PROBLEM TO WORK ON: Everything from the opening line of the records below through the line with "[573,259,596,274] do ->" must be duplicated exactly, pictures left out.

╭──

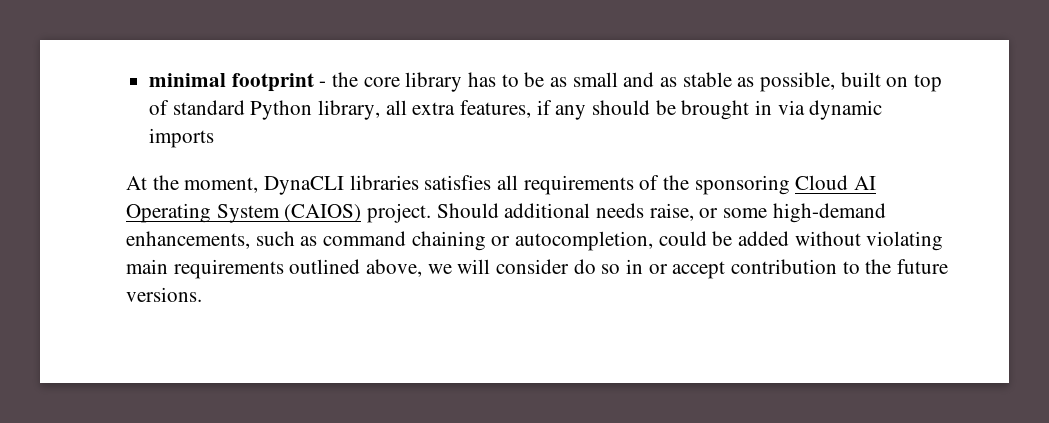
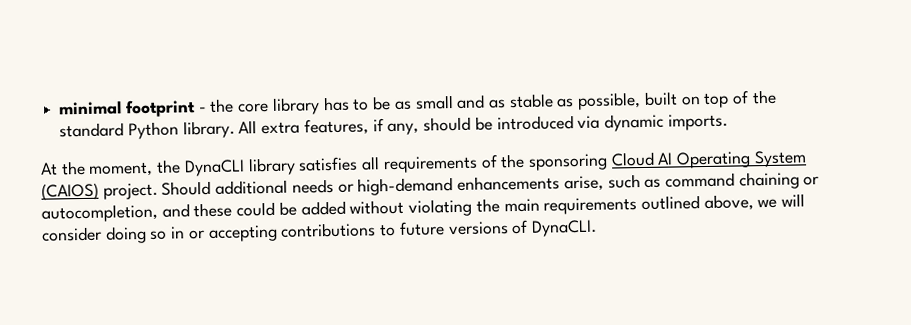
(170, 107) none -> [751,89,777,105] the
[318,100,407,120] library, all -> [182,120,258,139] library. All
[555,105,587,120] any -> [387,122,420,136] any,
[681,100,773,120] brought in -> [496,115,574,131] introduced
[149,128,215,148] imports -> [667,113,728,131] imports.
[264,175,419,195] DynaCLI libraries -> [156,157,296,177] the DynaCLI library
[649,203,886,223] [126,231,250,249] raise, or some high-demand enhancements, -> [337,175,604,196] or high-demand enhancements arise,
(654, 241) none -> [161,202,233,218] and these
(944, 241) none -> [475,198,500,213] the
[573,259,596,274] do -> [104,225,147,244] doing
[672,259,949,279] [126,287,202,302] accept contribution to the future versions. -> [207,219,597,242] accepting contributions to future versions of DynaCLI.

╰──

EXERCISE RESPONSE:
(170, 107) none -> [751,89,777,105] the
[318,100,407,120] library, all -> [182,120,258,139] library. All
[555,105,587,120] any -> [387,122,420,136] any,
[681,100,773,120] brought in -> [496,115,574,131] introduced
[149,128,215,148] imports -> [667,113,728,131] imports.
[264,175,419,195] DynaCLI libraries -> [156,157,296,177] the DynaCLI library
[649,203,886,223] [126,231,250,249] raise, or some high-demand enhancements, -> [337,175,604,196] or high-demand enhancements arise,
(654, 241) none -> [161,202,233,218] and these
(944, 241) none -> [475,198,500,213] the
[573,259,596,274] do -> [104,225,147,244] doing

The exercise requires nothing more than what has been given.